The Boni Dodori Forest Game Reserve also has its fair share of challenges. The locals are not aware of the existing boundaries between them and the reserve. “We need to get titles for the sections we hold. We have noticed that of late there is massive logging to pave way for developers as they strategise ahead of the new Lamu Port construction,” he added.
According to Khadija Mohammed, another resident, one of the few organisations operating in the area is Kiboo. The group has been instrumental in ensuring locals protect the forest through conservation while at the same time earning their living from various projects within the forest, including beekeeping and farming. Khadija notes, “We cannot go about cutting trees like what we have started seeing around. We know without the trees, we shall have no rain, so it is our duty to plant more and more, but this is going to change due to the new port as trees are being felled to pave way for the planned construction of the Lamu port.”
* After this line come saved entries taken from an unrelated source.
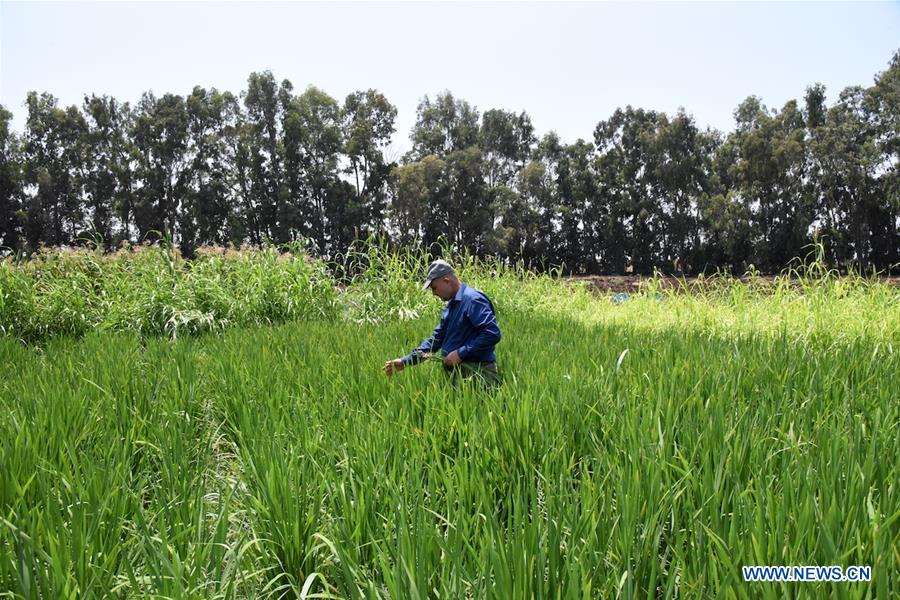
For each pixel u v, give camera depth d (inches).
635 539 103.0
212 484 160.4
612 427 157.6
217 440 189.9
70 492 126.2
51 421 168.1
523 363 248.1
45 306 472.4
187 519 120.2
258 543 117.2
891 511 106.7
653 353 265.7
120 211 2338.8
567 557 94.3
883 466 122.2
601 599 91.9
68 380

There are five villages in the area -Mangai, Basuba, Kiango, Milimani and Shungwaya – having inhabitants distributed into nine clans and less than 1,000 people. According to the WWF country director, Mohammed Awer, Boni forest lies in the Dodori forest complex, and is the last pristine environment in the region. WWF has raised an alarm over the development of the Lamu port, saying if not handled well, it may have disastrous impact to the environment.
Awer noted that the wanton destruction of trees in the area by land grabbers ready to make a kill ahead of the Lamu Port and Lamu Southern Sudan-Ethiopia Transport Corridor (Lapsset) is alarming. Awer stressed that stakeholders engaging in any developments should ensure they protect the ecosystem, and also outline how locals will benefit as this is a shared vision. “Look at how much the ecosystem is being destroyed, hundreds of trees are being cut down since people know the area now has potential,” he said.
During the tour, in which the officials were checking on aspects that will impact on the minority Boni-Dodori community, WWF officials announced that they would partner with other stakeholders for meaningful development in the area. “The large pristine environment at Boni-Dodori will be changed any time from now and the unfortunate part is that some of the effects may be negative,” said Awer.
He noted that increased movement of people from other parts of the country to the area is due to the scramble for land. Awer said development should be done in a systematic way, as it is bound to open up the region, but should not compromise the existence and development of other projects.
The area is mostly occupied by the Bajunis, Boni and Swahilis, who are minorities, and he insisted that their interests should be safeguarded. “There are so many challenges here, but we still try to maintain our forest, and we ask that our issues are looked into, so that we are at par with the rest of the country,” Khadija said.
According to WWF, the Boni National Reserve was gazetted primarily as a dry season refuge for elephants and other wildlife in 1976, and covers 1,340 km2 of indigenous coastal forest, including significant concentrations of economically valuable hardwoods and numerous keynote species, many of which are classified as vulnerable or endangered.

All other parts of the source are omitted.